# TASK INSTRUCTIONS
Where in the data below does the word "source" appear? Copy every line that has it.
BEGIN
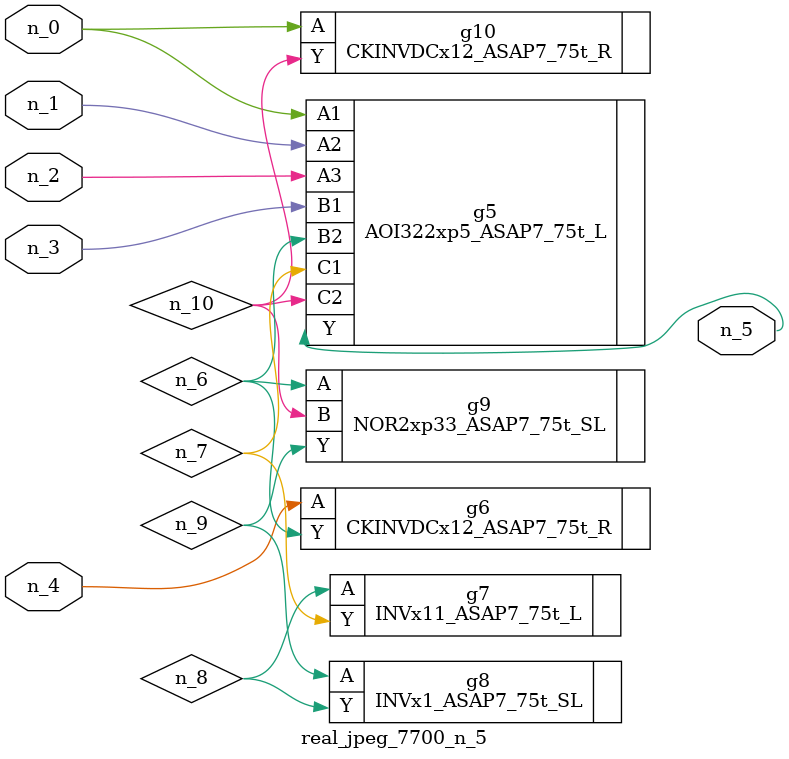
<source format=v>
module real_jpeg_7700_n_5 (n_4, n_0, n_1, n_2, n_3, n_5);

input n_4;
input n_0;
input n_1;
input n_2;
input n_3;

output n_5;

wire n_8;
wire n_6;
wire n_7;
wire n_10;
wire n_9;

AOI322xp5_ASAP7_75t_L g5 ( 
.A1(n_0),
.A2(n_1),
.A3(n_2),
.B1(n_3),
.B2(n_6),
.C1(n_7),
.C2(n_10),
.Y(n_5)
);

CKINVDCx12_ASAP7_75t_R g10 ( 
.A(n_0),
.Y(n_10)
);

CKINVDCx12_ASAP7_75t_R g6 ( 
.A(n_4),
.Y(n_6)
);

NOR2xp33_ASAP7_75t_SL g9 ( 
.A(n_6),
.B(n_10),
.Y(n_9)
);

INVx11_ASAP7_75t_L g7 ( 
.A(n_8),
.Y(n_7)
);

INVx1_ASAP7_75t_SL g8 ( 
.A(n_9),
.Y(n_8)
);


endmodule
</source>
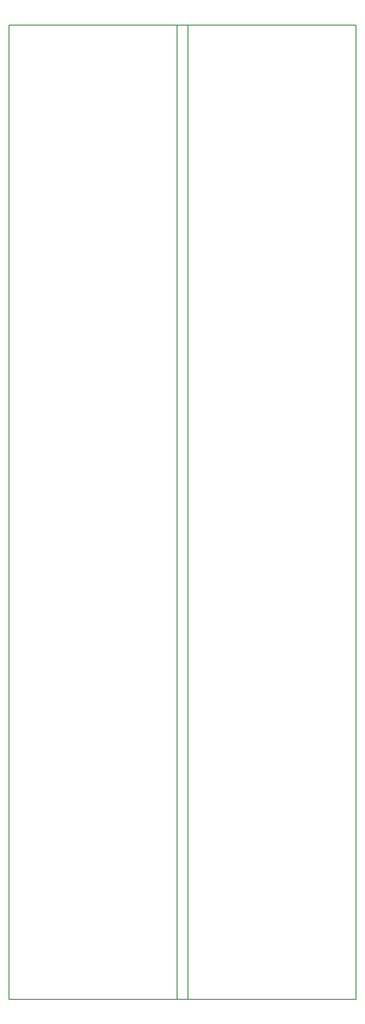
<source format=gko>
*
%FSLAX26Y26*%
%MOIN*%
%ADD10C,0.006000*%
%IPPOS*%
%LNy018439c02a0.gbr_tmp*%
%LPD*%
G75*
G54D10*
X0Y0D02*
Y6850394D01*
X1181102D01*
Y0D01*
X0D01*
X1259843D02*
Y6850394D01*
X2440945D01*
Y0D01*
X1259843D01*
X0D02*
Y6850394D01*
X2440945D01*
Y0D01*
X0D01*
M02*

</source>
END
# RESPONSE TO THE TASK
<source format=v>
</source>
<source format=gko>
</source>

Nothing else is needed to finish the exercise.